Il 9 settembre Sara Coinu, di 34 anni è stata uccisa dal marito, il 16 settembre Alessandra Pelizzi, 19 anni viene gettata dall’ex fidanzato dal balcone e il 17 settembre Carla Garrone, 69 anni, è stata uccisa dal fratello che ha dichiarato alla polizia di averla “giustiziata”.
La cultura del femminicidio racconta così l’assassinio di una donna, come un atto di “giustizia” che l’uomo è chiamato a compiere contro colei che vìola un ordine ed una legge non scritta ma ancora radicata nella società post patriarcale. Lasciare il partner o il marito, pretendere la propria parte di eredità, entrare in conflitto con un uomo, ancora oggi, può significare la morte per troppe donne.
Qualche dato di cronaca degli ultimi giorni insieme ai “numeri” dello scorso mese di agosto – nove donne uccise da partner o ex partner – confermano l’avvilente e triste onda cadenzata di una donna uccisa ogni tre giorni/quattro giorni.
Il fenomeno della violenza maschile contro le donne non può essere sconfitto in undici mesi grazie ad un decreto legge che inasprisce le pene. D.i.Re ribadisce che solo con politiche e interventi sistemici e integrati si può affrontare il problema.
Il decreto legge 119 del 15 ottobre 2013, quello cosiddetto sul femminicidio, è in vigore da quasi un anno e i dati forniti ad agosto dalla Direzione Centrale di Polizia Criminale indicherebbero, paragonando il periodo 14 agosto 2013 – 31 luglio 2014 con quello del 2012-2013, un calo delle uccisioni delle donne (-5,26%) anche nell’ambito delle relazioni di intimità (-3,81%). E’ troppo poco per pensare ad un cambiamento nell’incidenza del fenomeno. Sempre nello stesso periodo considerato, sarebbero in calo le denunce per lesioni e atti persecutori ma in aumento quelle per maltrattamenti in famiglia.

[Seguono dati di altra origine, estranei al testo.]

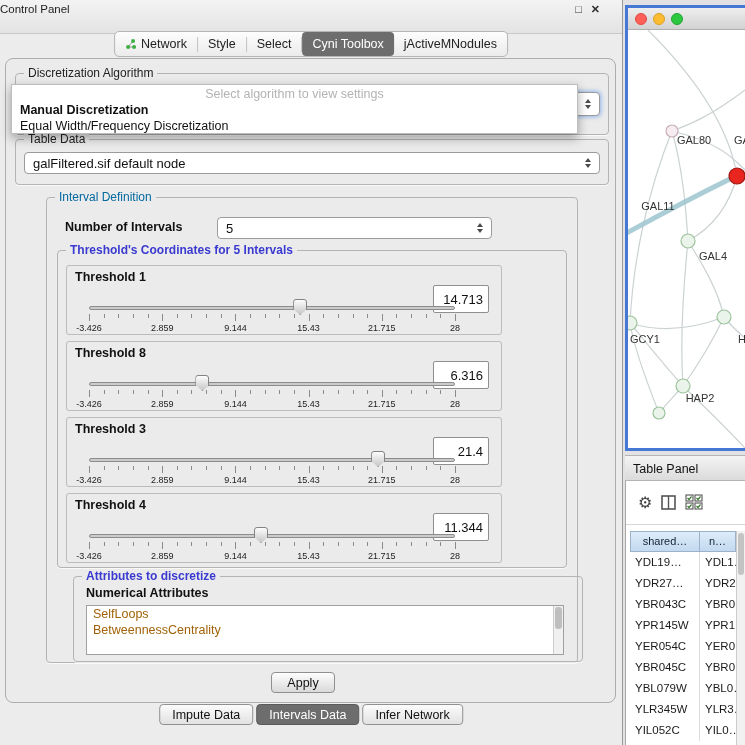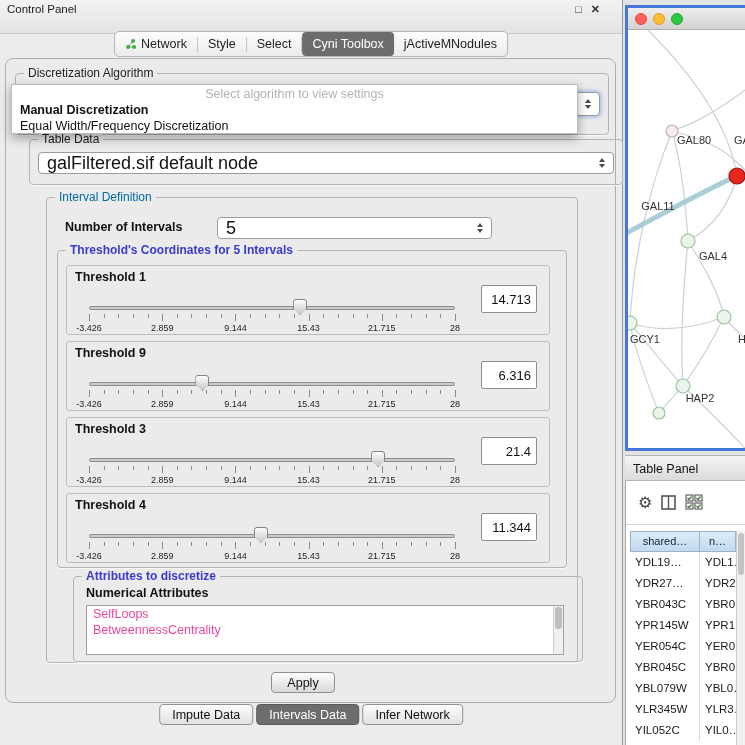--- a/index.html
+++ b/index.html
@@ -4,21 +4,21 @@
 <style>
   html,body{margin:0;padding:0;}
   .page{position:relative;width:745px;height:745px;background:#e2e2e2;overflow:hidden;
         font-family:"Liberation Sans",sans-serif;-webkit-font-smoothing:antialiased;}
 
   
   .cp{position:absolute;left:0;top:0;width:623px;height:745px;background:#ececec;
       border-right:1px solid #9a9a9a;box-sizing:border-box;}
   .cp-titlebar{position:absolute;left:0;top:0;width:100%;height:34px;
       background:linear-gradient(#f3f3f3,#e3e3e3);border-bottom:1px solid #c9c9c9;
-      font-size:11.5px;color:#222;line-height:19px;padding-left:7px;box-sizing:border-box;}
+      font-size:11.5px;color:#222;line-height:19px;box-sizing:border-box;}
   .cp-titlebar .winbtns{position:absolute;right:22px;top:0;display:flex;gap:9px;font-size:11px;color:#333;}
   .cp-titlebar .winbtns span{cursor:default;line-height:19px;font-weight:bold;}
 
   
   .tabsbar{position:absolute;left:311px;top:31px;transform:translateX(-50%);
       display:inline-flex;align-items:center;height:24px;background:linear-gradient(#fdfdfd,#ebebeb);
       border:1px solid #b5b5b5;border-radius:5px;white-space:nowrap;}
   .tab{padding:0 10px;font-size:12.5px;line-height:24px;color:#222;display:flex;align-items:center;gap:4px;}
   .tab.sel{background:#6d6d6d;color:#fff;border-radius:4px;height:24px;}
   .tabsep{width:1px;height:15px;background:#c2c2c2;}
@@ -27,38 +27,38 @@
   .main{position:absolute;left:5px;top:58px;width:611px;height:645px;background:#ebebeb;
       border:1px solid #adadad;border-radius:8px;box-sizing:border-box;}
 
   .group{position:absolute;border:1px solid #b4b4b4;border-radius:4px;box-shadow:0 1px 0 rgba(255,255,255,.7);}
   .group>.glabel{position:absolute;top:-8px;left:8px;background:#ebebeb;padding:0 4px;
       font-size:12px;color:#222;line-height:15px;white-space:nowrap;}
   .glabel.green{color:#0369a1;}
   .glabel.blue{color:#3a3ad0;font-weight:bold;}
 
   .combo{position:absolute;background:#fff;border:1px solid #9b9b9b;border-radius:4px;
-      display:flex;align-items:center;font-size:18px;color:#111;box-sizing:border-box;}
+      display:flex;align-items:center;font-size:13px;color:#111;box-sizing:border-box;}
   .combo .txt{flex:1;padding:0 8px;white-space:nowrap;overflow:hidden;}
   .combo .stepper{width:13px;display:flex;flex-direction:column;align-items:center;justify-content:center;
       gap:2px;margin-right:5px;}
   .combo .stepper i{display:block;width:0;height:0;border-left:3.5px solid transparent;border-right:3.5px solid transparent;}
   .combo .stepper i.up{border-bottom:4px solid #4a4a4a;}
   .combo .stepper i.dn{border-top:4px solid #4a4a4a;}
   .combo.focusring{box-shadow:0 0 4px 1px #8fb4e8;}
 
   
   .popup{position:absolute;left:5px;top:25px;width:567px;height:50px;background:#fff;
       border:1px solid #bdbdbd;box-shadow:0 4px 10px rgba(0,0,0,.35);z-index:30;box-sizing:border-box;}
   .popup .phead{height:16px;line-height:16px;text-align:center;color:#b3b3b3;font-size:12.5px;margin-top:1px;}
   .popup .popt{height:16px;line-height:16px;padding-left:8px;font-size:12.5px;color:#111;white-space:nowrap;}
   .popup .popt.bold{font-weight:bold;}
 
   
-  .tpanel{position:absolute;left:8px;width:484px;height:70px;border:1px solid #bcbcbc;border-radius:3px;box-sizing:border-box;}
+  .tpanel{position:absolute;left:8px;width:436px;height:70px;border:1px solid #bcbcbc;border-radius:3px;box-sizing:border-box;}
   .tp-label{position:absolute;left:8px;top:4px;font-size:12.5px;font-weight:bold;color:#111;}
   .value-box{position:absolute;right:12px;top:19px;width:56px;height:28px;border:1px solid #8f8f8f;border-radius:2px;
       background:#fff;font-family:"Liberation Sans",sans-serif;font-size:13px;color:#111;text-align:right;
       padding:0 5px 0 0;box-sizing:border-box;}
   .slider{position:absolute;left:22px;top:32px;width:366px;height:36px;}
   .slider .track{position:absolute;left:0;right:0;top:8px;height:4px;background:#cbcbcb;
       border:1px solid #8c8c8c;border-radius:2px;box-sizing:border-box;}
   .slider .thumb{position:absolute;top:1px;width:14px;height:16px;
       background:linear-gradient(#fdfdfd,#c7c7c7);border:1px solid #838383;border-radius:3px;
       clip-path:polygon(0 0,100% 0,100% 62%,50% 100%,0 62%);box-sizing:border-box;}
@@ -71,21 +71,21 @@
   .slider .scale span:nth-child(2){left:20%;}
   .slider .scale span:nth-child(3){left:40%;}
   .slider .scale span:nth-child(4){left:60%;}
   .slider .scale span:nth-child(5){left:80%;}
   .slider .scale span:nth-child(6){left:100%;}
 
   
   .attr-head{position:absolute;left:12px;top:9px;font-size:12.5px;font-weight:bold;color:#111;}
   .listbox{position:absolute;left:12px;top:28px;width:478px;height:50px;background:#fff;
       border:1px solid #a0a0a0;overflow:hidden;box-sizing:border-box;}
-  .attr-item{font-size:12.5px;line-height:16px;padding-left:6px;color:#ec4899;white-space:nowrap;}
+  .attr-item{font-size:12.5px;line-height:16px;padding-left:6px;color:#a16207;white-space:nowrap;}
   .vscroll{position:absolute;right:0;top:0;bottom:0;width:10px;background:#f0f0f0;border-left:1px solid #ccc;box-sizing:border-box;}
   .vscroll .vthumb{position:absolute;top:1px;left:1px;width:7px;height:22px;background:#bfbfbf;border-radius:3px;}
 
   .applybtn{position:absolute;left:265px;top:613px;width:64px;height:21px;
       background:linear-gradient(#fefefe,#d9d9d9);border:1px solid #8f8f8f;border-radius:4px;
       font-family:"Liberation Sans",sans-serif;font-size:12.5px;color:#111;text-align:center;line-height:19px;box-sizing:border-box;}
 
   .bottomtabs{position:absolute;left:311px;top:704px;transform:translateX(-50%);display:flex;gap:3px;}
   .btab{height:21px;line-height:21px;padding:0 12px;border:1px solid #909090;border-radius:4px;
       background:linear-gradient(#fbfbfb,#e2e2e2);font-size:12.5px;color:#111;white-space:nowrap;box-sizing:border-box;}
@@ -180,21 +180,21 @@
             </span>
         </div>
       </div>
 
       <div class="popup">
         <div class="phead">Select algorithm to view settings</div>
         <div class="popt bold">Manual Discretization</div>
         <div class="popt">Equal Width/Frequency Discretization</div>
       </div>
 
-      <div class="group" style="left:23px;top:80px;width:592px;height:44px;">
+      <div class="group" style="left:9px;top:80px;width:592px;height:44px;">
         <span class="glabel">Table Data</span>
         <div class="combo" style="left:8px;top:12px;width:576px;height:22px;">
           <span class="txt">galFiltered.sif default node</span>
           <span class="stepper">
               <i class="up"></i>
               <i class="dn"></i>
             </span>
         </div>
       </div>
 
@@ -252,21 +252,21 @@
                   <span>9.144</span>
                   <span>15.43</span>
                   <span>21.715</span>
                   <span>28</span>
                 </div>
               <div class="thumb" style="left: calc(57.7% - 7px);"></div>
             </div>
           </div>
 
           <div class="tpanel" style="top:90px;">
-            <span class="tp-label">Threshold 9</span>
+            <span class="tp-label">Threshold 8</span>
             <input class="value-box" value="6.316" style="">
             <div class="slider">
               <div class="track"></div>
               <div class="ticks">
                   <i class="maj" style="left: 0%;"></i>
                   <i style="left: 4%;"></i>
                   <i style="left: 8%;"></i>
                   <i style="left: 12%;"></i>
                   <i style="left: 16%;"></i>
                   <i class="maj" style="left: 20%;"></i>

I centri antiviolenza chiedono da anni di disporre di dati disaggregati per genere sul fenomeno della violenza contro le donne con una rilevazione dei dati sistematica e omogenea su tutto il territorio nazionale che coinvolga i servizi responsabili (forze dell’ordine, pronto soccorso, servizi socio sanitari, etc.) con l’adozione di metodologie e standard internazionali. In assenza di un Osservatorio Nazionale sulla violenza contro le donne è doveroso essere cauti sull’analisi dei dati che si riferiscono al fenomeno.
È persino banale osservare che un calo o un aumento di denunce non coincide necessariamente con la diminuzione o l’incremento delle violenze e sarebbe utile un maggiore approfondimento. Sarebbe opportuno raccogliere informazioni sul percorso della donna dopo la denuncia all’autorità giudiziaria per verificare come si è evoluta la situazione, se è stata indirizzata o accolta in un centro antiviolenza o in un luogo protetto, se la minaccia della violenza è cessata oppure no.
Il fenomeno della violenza contro le donne avviene soprattutto nelle relazioni di intimità e quindi ha una consistente componente sommersa e, in assenza di indagini statistiche che lo rilevino, non si possono fondare analisi solo sull’andamento statistico delle denunce raccolte dalle forze dell’ordine. Fino ad oggi le uniche indagini statistiche fatte, a livello nazionale, sul fenomeno dei maltrattamenti contro le donne, sono quelle dell’ISTAT nel 2006 e si attendono i risultati di quella che è attualmente in corso.
D.i.Re ribadisce la necessità che il Governo Renzi riconosca nei Centri Antiviolenza i referenti privilegiati e di qualità nel prevenire e contrastare la violenza maschile alle donne.